What to do: According to the mailing-list message below, which config file does git read for default Trace2 settings?

Text excerpt:
****

Web lists-archives.com

Re: [PATCH v2 4/7] trace2: use system config for default trace2 settings






On 4/2/2019 8:00 PM, Jonathan Nieder wrote:
Hi,

Jeff Hostetler via GitGitGadget wrote:

Teach git to read the system config (usually "/etc/gitconfig") for
default Trace2 settings.  This allows system-wide Trace2 settings to
be installed and inherited to make it easier to manage a collection of
systems.

Yay!  Thanks for writing this, and sorry for the slow review.

[...]
Only the system config file is used.  Trace2 config values are ignored
in local, global, and other config files.  Likewise, the "-c" command
line arguments are ignored for Trace2 values.  These limits are for
performance reasons.

Can you say a bit more about this?  If I'm willing to pay the
performance cost, is there a way for me to turn on respecting other
config files?  What is that performance cost?

Several thoughts here.  Some are performance-related and some are
startup chicken-n-egg problems.  I tried to add trace2 to the code
base in the least disruptive way possible and hopefully with minimal
side-effects on existing behaviors.  And also minimum impact on overall
performance when not in use.

****

Information supplied:
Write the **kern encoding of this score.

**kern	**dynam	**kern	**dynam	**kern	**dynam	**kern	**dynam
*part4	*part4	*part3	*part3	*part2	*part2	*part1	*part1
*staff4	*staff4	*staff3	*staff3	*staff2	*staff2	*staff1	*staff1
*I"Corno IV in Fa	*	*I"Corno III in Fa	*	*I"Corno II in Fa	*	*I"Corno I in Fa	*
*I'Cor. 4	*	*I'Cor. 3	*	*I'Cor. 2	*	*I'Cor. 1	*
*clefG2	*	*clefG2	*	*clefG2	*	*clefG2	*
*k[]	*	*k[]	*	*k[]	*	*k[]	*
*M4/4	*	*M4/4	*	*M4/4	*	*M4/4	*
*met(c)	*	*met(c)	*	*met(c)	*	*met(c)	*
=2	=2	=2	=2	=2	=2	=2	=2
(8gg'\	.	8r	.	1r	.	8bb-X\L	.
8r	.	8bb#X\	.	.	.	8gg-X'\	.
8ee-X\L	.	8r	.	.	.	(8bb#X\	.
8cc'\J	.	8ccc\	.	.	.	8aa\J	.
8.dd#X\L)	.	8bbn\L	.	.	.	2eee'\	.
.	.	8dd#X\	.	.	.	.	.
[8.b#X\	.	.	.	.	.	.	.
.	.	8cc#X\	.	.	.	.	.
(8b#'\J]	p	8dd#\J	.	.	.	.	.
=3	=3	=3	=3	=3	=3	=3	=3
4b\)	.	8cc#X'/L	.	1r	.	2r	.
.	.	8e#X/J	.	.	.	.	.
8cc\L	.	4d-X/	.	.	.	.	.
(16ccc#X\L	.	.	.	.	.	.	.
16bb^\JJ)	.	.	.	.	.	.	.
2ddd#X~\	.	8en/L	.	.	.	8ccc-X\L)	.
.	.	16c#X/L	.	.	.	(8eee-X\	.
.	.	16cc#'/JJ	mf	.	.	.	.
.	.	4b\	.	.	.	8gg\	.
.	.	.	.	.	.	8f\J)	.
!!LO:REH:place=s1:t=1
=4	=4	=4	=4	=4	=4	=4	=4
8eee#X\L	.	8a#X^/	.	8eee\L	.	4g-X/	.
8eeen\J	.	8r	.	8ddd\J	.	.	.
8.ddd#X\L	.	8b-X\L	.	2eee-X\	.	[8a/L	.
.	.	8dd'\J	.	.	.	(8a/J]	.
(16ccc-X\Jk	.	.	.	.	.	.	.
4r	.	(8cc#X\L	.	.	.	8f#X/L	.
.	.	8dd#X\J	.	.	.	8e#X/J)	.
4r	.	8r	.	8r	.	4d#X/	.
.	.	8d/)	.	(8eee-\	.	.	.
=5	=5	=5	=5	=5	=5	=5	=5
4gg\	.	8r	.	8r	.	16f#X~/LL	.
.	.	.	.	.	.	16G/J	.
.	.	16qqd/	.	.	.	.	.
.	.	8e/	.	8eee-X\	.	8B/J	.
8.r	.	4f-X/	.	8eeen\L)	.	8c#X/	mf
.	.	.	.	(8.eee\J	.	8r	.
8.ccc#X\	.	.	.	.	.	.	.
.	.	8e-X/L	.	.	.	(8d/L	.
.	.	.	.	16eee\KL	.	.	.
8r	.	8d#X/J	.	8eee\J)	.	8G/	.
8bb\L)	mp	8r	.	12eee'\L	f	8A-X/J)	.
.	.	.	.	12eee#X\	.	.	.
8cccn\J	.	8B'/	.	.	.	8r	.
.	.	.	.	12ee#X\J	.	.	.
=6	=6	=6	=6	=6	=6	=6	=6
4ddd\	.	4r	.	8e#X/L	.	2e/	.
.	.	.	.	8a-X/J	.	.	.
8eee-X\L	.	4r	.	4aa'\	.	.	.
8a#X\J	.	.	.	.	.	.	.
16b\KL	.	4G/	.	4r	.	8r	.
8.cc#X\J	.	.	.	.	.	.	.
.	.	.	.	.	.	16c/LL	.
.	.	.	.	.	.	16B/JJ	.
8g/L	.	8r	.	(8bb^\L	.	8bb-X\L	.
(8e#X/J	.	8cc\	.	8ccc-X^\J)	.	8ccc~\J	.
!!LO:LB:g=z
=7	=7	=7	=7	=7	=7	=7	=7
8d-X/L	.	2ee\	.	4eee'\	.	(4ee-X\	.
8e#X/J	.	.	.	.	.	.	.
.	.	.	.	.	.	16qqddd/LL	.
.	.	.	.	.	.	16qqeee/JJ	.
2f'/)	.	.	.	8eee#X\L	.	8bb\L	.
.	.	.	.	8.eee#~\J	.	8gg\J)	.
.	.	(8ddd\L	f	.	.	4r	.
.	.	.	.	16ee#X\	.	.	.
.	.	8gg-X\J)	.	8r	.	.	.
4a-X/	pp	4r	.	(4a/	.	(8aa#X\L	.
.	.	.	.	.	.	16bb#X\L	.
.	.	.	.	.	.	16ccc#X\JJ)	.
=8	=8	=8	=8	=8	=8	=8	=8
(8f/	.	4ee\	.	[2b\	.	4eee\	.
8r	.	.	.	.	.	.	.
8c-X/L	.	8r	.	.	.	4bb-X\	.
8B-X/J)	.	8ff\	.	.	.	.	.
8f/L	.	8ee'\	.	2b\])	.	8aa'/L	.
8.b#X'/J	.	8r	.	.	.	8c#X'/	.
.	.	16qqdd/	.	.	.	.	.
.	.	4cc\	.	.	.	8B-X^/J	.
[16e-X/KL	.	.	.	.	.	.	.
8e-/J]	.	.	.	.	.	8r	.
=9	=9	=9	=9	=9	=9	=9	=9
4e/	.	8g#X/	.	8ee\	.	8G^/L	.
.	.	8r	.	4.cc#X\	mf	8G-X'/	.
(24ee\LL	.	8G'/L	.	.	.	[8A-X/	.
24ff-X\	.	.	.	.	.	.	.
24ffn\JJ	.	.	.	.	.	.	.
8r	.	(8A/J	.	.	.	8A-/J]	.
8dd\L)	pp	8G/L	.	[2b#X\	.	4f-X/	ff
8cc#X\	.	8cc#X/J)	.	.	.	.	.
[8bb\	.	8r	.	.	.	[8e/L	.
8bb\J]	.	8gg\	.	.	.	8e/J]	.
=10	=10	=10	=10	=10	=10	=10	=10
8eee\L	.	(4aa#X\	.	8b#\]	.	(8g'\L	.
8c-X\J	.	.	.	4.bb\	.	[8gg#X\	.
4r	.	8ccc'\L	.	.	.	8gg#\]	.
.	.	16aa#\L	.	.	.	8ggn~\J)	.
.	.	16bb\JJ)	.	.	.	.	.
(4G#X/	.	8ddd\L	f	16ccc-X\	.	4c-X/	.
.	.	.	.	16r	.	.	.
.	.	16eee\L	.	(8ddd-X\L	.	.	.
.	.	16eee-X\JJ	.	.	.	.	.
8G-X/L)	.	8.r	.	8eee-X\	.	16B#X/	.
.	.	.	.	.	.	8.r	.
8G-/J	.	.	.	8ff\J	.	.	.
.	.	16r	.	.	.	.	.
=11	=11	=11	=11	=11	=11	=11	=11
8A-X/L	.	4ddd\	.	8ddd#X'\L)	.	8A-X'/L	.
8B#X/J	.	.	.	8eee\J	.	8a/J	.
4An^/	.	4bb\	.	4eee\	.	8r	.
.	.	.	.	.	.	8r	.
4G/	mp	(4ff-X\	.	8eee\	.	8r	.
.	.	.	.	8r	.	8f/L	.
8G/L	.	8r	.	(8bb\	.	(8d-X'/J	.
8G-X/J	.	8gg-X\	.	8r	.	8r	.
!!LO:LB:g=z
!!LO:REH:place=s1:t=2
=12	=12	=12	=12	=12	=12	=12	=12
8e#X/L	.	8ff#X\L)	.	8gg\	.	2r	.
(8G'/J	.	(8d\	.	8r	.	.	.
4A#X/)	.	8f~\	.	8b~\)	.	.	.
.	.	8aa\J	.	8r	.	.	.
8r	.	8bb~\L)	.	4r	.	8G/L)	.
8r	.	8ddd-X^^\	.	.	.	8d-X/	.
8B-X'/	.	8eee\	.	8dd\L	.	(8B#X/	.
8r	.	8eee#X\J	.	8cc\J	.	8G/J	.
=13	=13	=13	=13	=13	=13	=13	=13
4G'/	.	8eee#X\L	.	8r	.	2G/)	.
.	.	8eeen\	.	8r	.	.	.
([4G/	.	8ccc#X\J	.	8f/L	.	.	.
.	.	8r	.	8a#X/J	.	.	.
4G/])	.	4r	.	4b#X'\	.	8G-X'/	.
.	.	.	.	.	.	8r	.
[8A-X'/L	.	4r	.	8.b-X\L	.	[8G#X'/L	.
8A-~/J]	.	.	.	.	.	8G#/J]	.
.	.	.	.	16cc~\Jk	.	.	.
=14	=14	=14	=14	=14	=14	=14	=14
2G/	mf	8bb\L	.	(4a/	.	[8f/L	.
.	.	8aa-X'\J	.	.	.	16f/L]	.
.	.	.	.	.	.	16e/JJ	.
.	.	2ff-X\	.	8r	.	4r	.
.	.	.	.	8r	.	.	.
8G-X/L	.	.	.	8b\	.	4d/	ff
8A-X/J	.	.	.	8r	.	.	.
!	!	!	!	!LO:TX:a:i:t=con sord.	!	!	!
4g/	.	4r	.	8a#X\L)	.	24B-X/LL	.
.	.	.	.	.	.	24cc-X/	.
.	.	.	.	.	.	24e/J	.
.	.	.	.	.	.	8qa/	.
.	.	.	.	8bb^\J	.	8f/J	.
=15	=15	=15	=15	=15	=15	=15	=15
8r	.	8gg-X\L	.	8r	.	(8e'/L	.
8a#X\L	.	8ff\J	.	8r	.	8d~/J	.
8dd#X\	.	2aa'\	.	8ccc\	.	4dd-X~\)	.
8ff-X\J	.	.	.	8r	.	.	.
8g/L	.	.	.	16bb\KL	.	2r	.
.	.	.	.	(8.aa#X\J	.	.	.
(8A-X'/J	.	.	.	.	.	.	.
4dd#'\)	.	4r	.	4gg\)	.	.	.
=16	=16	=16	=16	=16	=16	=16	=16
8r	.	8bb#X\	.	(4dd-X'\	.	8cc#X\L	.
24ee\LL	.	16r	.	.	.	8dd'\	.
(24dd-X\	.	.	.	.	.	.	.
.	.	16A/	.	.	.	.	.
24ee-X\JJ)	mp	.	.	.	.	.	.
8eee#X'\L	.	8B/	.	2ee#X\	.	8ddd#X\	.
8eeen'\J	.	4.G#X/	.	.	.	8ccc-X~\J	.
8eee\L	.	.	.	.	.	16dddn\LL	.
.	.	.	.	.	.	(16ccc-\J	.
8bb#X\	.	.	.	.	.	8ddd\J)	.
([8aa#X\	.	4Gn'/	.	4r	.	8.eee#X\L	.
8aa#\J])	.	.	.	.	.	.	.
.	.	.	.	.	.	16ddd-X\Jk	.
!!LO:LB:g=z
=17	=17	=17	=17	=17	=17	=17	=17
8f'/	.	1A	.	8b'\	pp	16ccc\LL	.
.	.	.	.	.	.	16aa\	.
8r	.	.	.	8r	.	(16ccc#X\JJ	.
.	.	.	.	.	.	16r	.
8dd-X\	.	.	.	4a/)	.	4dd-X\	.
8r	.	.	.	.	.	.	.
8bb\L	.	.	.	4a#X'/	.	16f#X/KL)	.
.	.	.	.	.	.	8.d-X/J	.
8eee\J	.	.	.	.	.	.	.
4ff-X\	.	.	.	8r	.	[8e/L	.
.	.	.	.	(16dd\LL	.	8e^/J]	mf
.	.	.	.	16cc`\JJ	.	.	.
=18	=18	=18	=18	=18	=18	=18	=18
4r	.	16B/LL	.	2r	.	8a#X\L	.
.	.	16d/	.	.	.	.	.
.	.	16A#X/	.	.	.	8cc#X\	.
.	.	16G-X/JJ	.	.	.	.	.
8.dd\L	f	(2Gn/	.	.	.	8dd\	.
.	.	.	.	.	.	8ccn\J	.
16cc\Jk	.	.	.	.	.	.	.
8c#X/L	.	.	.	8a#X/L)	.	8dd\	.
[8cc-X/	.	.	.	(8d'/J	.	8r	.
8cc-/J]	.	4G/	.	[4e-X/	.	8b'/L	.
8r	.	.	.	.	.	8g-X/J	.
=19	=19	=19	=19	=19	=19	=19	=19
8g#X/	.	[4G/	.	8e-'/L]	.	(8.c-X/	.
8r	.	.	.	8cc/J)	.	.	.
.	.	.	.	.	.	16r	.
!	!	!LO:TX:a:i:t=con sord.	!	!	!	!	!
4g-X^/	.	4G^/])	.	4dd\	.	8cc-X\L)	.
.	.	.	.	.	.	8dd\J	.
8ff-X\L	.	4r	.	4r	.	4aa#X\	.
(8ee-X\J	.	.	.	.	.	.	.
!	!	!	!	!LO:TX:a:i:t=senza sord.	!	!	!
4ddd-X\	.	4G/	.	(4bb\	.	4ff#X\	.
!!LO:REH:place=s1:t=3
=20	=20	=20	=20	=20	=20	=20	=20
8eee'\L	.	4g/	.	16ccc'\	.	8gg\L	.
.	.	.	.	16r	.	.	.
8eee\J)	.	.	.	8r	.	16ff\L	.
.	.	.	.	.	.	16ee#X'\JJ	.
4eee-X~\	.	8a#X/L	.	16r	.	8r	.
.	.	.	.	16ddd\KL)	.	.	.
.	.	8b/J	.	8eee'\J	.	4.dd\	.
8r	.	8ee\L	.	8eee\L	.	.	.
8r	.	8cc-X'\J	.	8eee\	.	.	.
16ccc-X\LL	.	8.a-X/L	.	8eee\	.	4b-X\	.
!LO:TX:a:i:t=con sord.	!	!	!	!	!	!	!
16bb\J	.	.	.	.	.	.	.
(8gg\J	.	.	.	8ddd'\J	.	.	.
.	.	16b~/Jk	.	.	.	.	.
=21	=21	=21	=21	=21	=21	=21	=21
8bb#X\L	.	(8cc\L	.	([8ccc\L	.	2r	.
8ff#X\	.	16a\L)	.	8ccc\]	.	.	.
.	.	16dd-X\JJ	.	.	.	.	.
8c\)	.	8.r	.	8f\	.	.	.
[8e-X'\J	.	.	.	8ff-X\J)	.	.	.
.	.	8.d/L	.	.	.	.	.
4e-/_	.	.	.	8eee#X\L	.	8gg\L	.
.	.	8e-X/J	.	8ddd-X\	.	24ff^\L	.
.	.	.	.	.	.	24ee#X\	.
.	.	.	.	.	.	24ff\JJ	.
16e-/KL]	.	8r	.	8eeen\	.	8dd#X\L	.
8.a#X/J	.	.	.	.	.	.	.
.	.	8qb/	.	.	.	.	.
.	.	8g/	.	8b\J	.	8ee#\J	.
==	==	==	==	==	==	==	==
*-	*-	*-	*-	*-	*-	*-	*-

****

Task response: The system config file, usually "/etc/gitconfig".